A limited role for ghrelin in heroin self-administration and food deprivation-induced reinstatement of heroin seeking in rats.

Food deprivation (FD) or restriction augments the locomotor activating and reinforcing effects of drugs of abuse. It has been proposed that these effects might be mediated by FD-induced increase in plasma levels of ghrelin, a 28-amino acid orexigenic peptide demonstrated to functionally interact with the mesolimbic dopaminergic system. However, a role for ghrelin has been demonstrated only with psychostimulant drugs and alcohol associated behaviors. We therefore examined the role of ghrelin in ongoing heroin self-administration and FD-induced reinstatement of extinguished heroin seeking. As expected, infusions of ghrelin [0.0, 1.5 and 3.0 µg/rat, intracerebroventricular (i.c.v.)] produced increases in breakpoints on a progressive ratio schedule of heroin reinforcement. In contrast, central administration of a ghrelin receptor antagonist, [D-Lys-3]-GHRP-6 (0.0, or 20.0 µg/rat, i.c.v.) had no effect on ongoing heroin self-administration under a fixed-ratio 1 schedule, or on FD-induced reinstatement of heroin seeking. These results suggest that signals mediated through ghrelin receptors play a limited role in FD-induced augmentation of heroin reinforcement and reinstatement of extinguished heroin seeking.

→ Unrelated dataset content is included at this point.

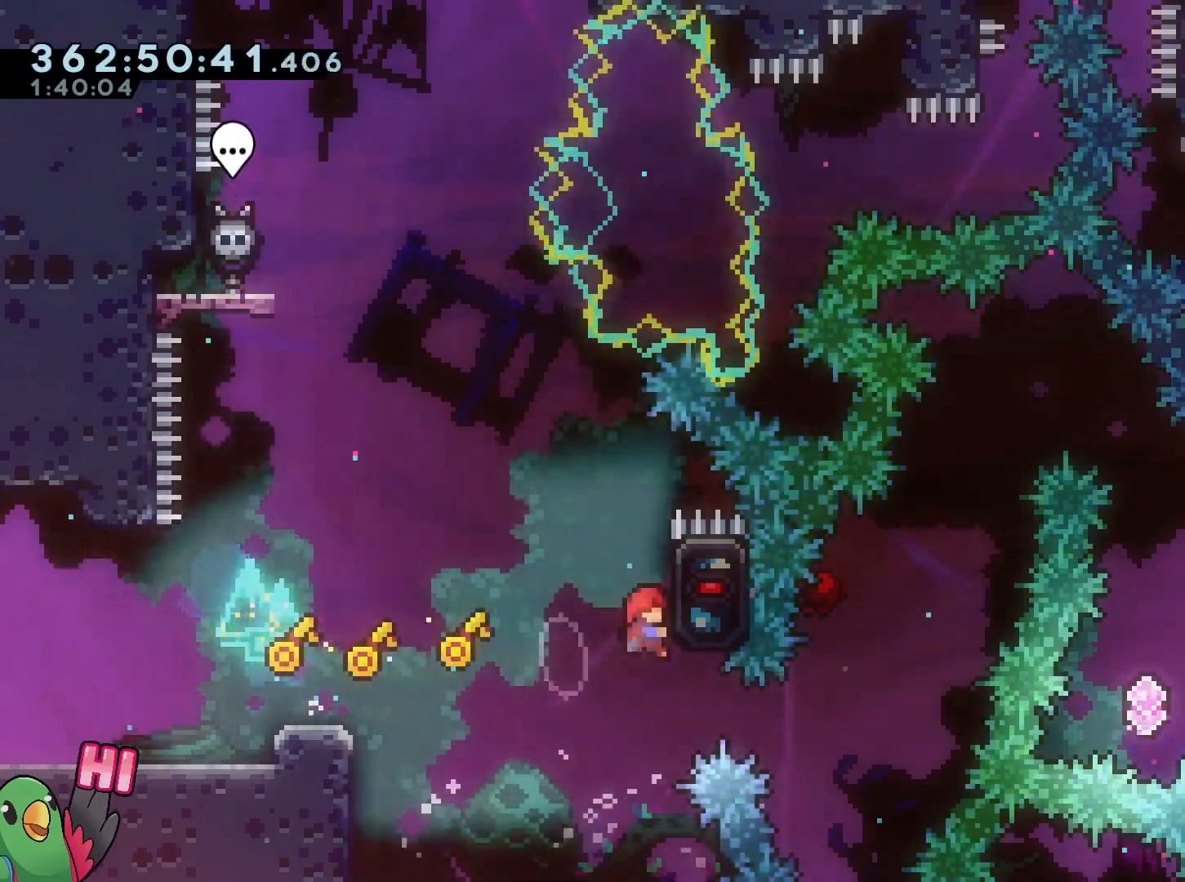
{"buttons": [], "left_stick": "right", "right_stick": "center", "events": [[217, "Y", "down"], [217, "left_stick", "right"], [251, "L2", "down"], [351, "L2", "up"], [384, "Y", "up"]]}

A role for neuropeptide Y Y5 but not the Y1-receptor subtype in food deprivation-induced reinstatement of heroin seeking in the rat.

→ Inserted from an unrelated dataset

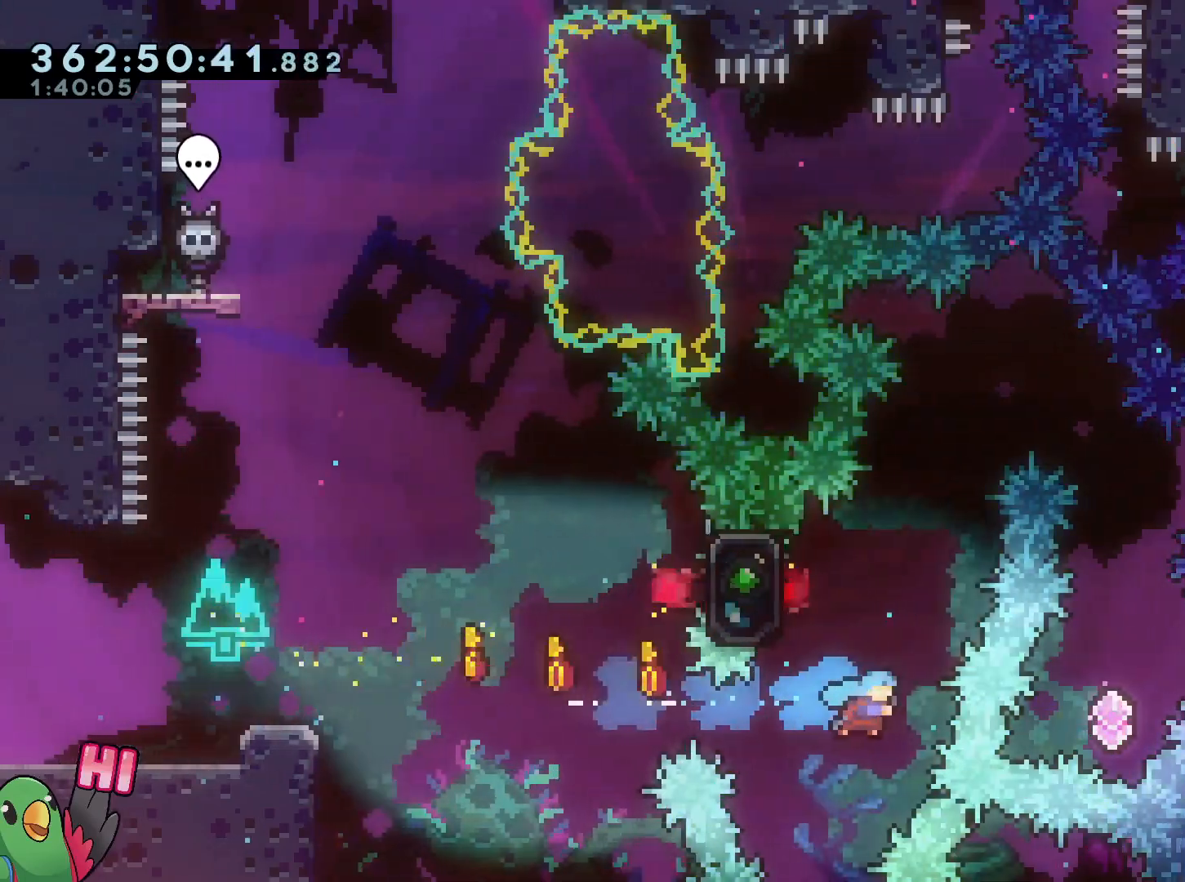
{"buttons": ["B"], "left_stick": "left", "right_stick": "center", "events": [[16, "left_stick", "up"], [33, "Y", "down"], [100, "R2", "down"], [167, "Y", "up"], [200, "R2", "up"], [200, "left_stick", "right"], [267, "B", "down"], [267, "left_stick", "up-left"], [350, "left_stick", "left"]]}
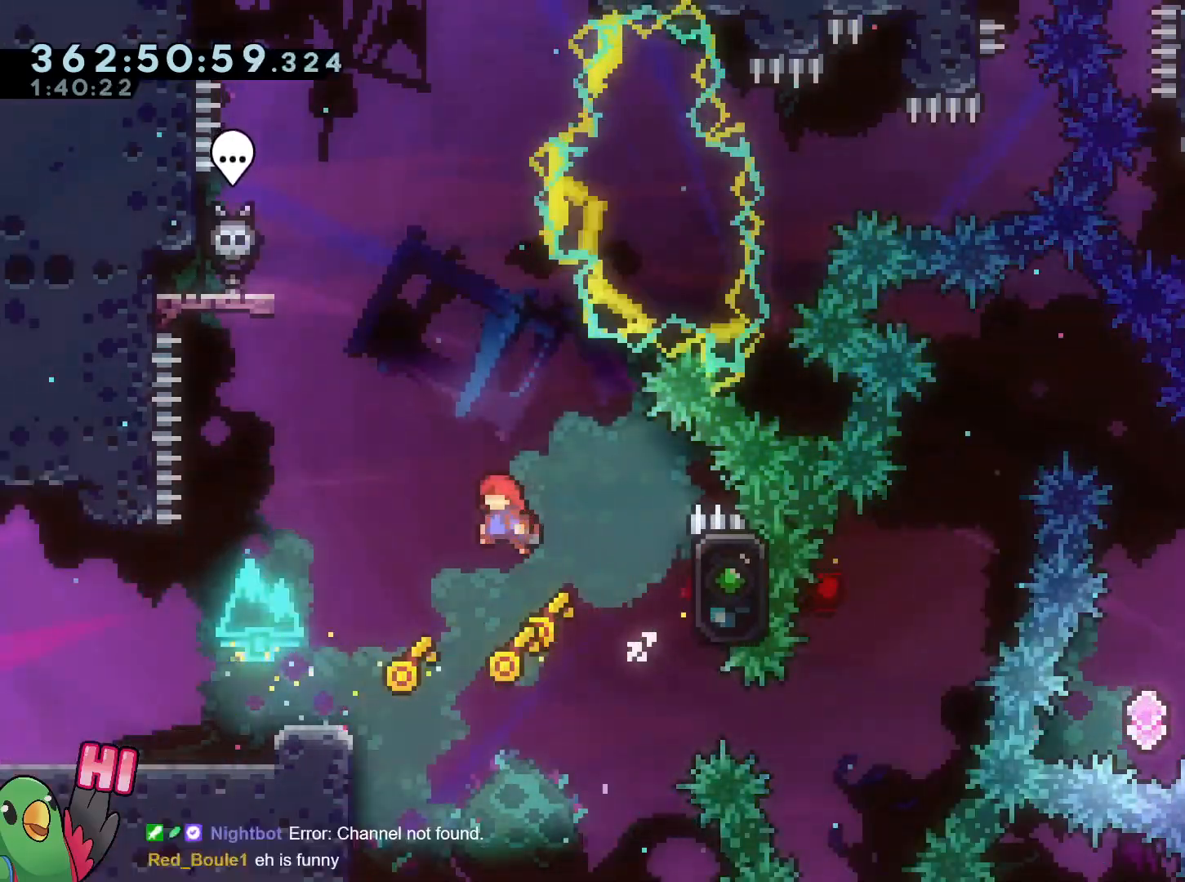
{"buttons": [], "left_stick": "left", "right_stick": "center", "events": [[184, "B", "up"], [417, "B", "down"], [501, "B", "up"]]}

RATIONAL AND OBJECTIVES: Neuropeptide Y (NPY), an orexigenic peptide that is released during periods of food restriction, has been shown to have a significant modulatory impact on drug-related behaviors. We have previously reported that both acute food deprivation (FD) and NPY injections can reinstate extinguished drug-seeking behavior, a proposed animal model of relapse to drug abuse. However, it is not clear whether the FD effect on drug seeking is dependent on NPY transmission. Here, we used the reinstatement model to assess the role of NPY Y1 and Y5-receptor-mediated transmission in FD-induced reinstatement of heroin seeking. METHODS: Rats were trained to self-administer heroin for 10-12 days (0.1 mg/kg/infusion/intravenous). Animals then underwent extinction training followed by drug-seeking reinstatement tests under 21 h of FD and sated conditions. RESULTS: Injections of a novel NPY Y5-receptor antagonist, Lu AA33810 (0.0, 1.0, or 30.0 mg/kg/IP), resulted in a significant attenuation of FD-induced reinstatement of extinguished heroin seeking. However, no significant effects on reinstatement were found for the Y1-receptor antagonist, BIBO 3304 (0.0, 5.0, or 10.0 nmol/intracerebroventricular). CONCLUSIONS: These results suggest that while signals mediated through NPY Y1 receptors play a modest role in reinstatement, activation of Y5 receptors has a critical function in FD-induced reinstatement of heroin-seeking behavior.